Because latent infection with HHV6 is common, separating incidental detection of latent HHV6 unrelated to the patient’s acute presentation from active HHV6 infection is necessary to reliably attribute a case of encephalitis to HHV6. Although latent HHV6 may be detected in blood or brain tissue, detection of HHV6 DNA in the CSF by PCR is considered substantive evidence of active CNS infection in HSCT patients presenting with acute onset of amnesia in the first 2 months after transplantation. Clinically, CSF PCR is the most definitive test used in the evaluation of HHV6-associated encephalitis, because of the risk associated with obtaining pathology via brain biopsy. Because HHV6 DNA has occasionally been detected in CSF by PCR in patients without active encephalitis, positive CSF PCR has been described as “suggestive, but not definitive, evidence of virus encephalitis.²⁶” Nevertheless, Wang et al.²⁷ detected HHV6 in the CSF of only 1 of 107 (0.9%) immunocompromised patients without CNS symptoms whose CSF was probed with PCR. In view of the higher pretest probability of HHV6 encephalitis in the symptomatic HSCT population than in the asymptomatic group tested, this suggests that the false-positive rate for HHV6 CSF PCR in suspected acute HHV6 encephalitis may be quite low. Thus, it seems reasonably certain that the patients presented here did have limbic encephalitis because of HHV6 reactivation in the setting of increased immunosuppression early after HSCT. In addition, the disappearance of HHV6 from the CSF demonstrated by repeat PCR after resolution or improvement of these acute clinical symptoms supports a causal association. In 3 patients, qualitative PCR retesting of CSF no longer detected HHV6 DNA. In the fourth patient, quantitative PCR retesting showed serial reduction in HHV6 DNA from >999,000 copies/mL to below the threshold of quantitation and later to undetectable levels.

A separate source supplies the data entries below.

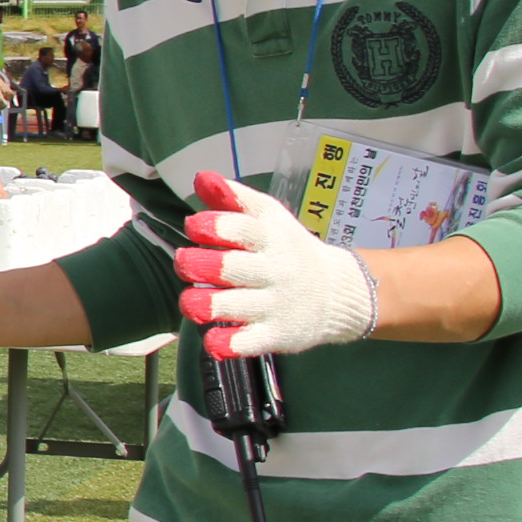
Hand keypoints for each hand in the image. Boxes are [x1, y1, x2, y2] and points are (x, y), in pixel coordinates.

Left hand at [175, 171, 375, 359]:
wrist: (337, 292)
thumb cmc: (287, 249)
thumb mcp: (268, 218)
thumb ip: (234, 199)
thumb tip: (202, 177)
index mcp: (271, 238)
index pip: (244, 228)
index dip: (215, 226)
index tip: (194, 226)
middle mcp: (273, 271)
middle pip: (234, 268)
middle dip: (202, 265)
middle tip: (184, 262)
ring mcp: (275, 305)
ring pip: (236, 306)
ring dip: (206, 304)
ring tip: (191, 301)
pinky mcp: (275, 335)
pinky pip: (248, 342)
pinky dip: (228, 344)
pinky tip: (213, 341)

As in our patients, the clinical outcomes reported in patients with HHV6 encephalitis vary from near complete recovery to death.³–¹⁶ The resolution of acute symptoms in one case was accompanied by clearing of HHV6 DNA from the CSF and complete resolution of the MR imaging signal intensity abnormality after treatment with high-dose acyclovir. Although there is no consensus about the best antiviral treatment, if any, for HHV6-associated encephalitis, patients are usually treated with foscarnet or ganciclovir, not acyclovir.¹,²⁸ In this case the patient’s transplanted immune system may have also contributed substantially to suppression of the HHV6 infection. Symptoms in the other 3 patients improved significantly but did not completely resolve, despite clearance of HHV6 from the CSF. The extent of abnormal T2 prolongation in these patients remained unchanged or decreased in the short term. In 2 of these patients, both of whom had clinically evident seizures, follow-up MR imaging was performed 2 to 3 months after presentation. In both, MR imaging demonstrated cerebral volume loss that was disproportionately prominent in the temporal lobes. This suggests relatively severe parenchymal injury that may contribute to the persistence of their symptoms, although chronic steroid use may also be a contributory factor in this volume loss. Likewise, evidence of hippocampal volume loss has been reported at autopsy by Wainwright et al¹³ in one patient who had subacute hippocampal sclerosis and HHV6 positive immunostaining 30 days after presenting with HHV6-assosciated encephalitis after HSCT.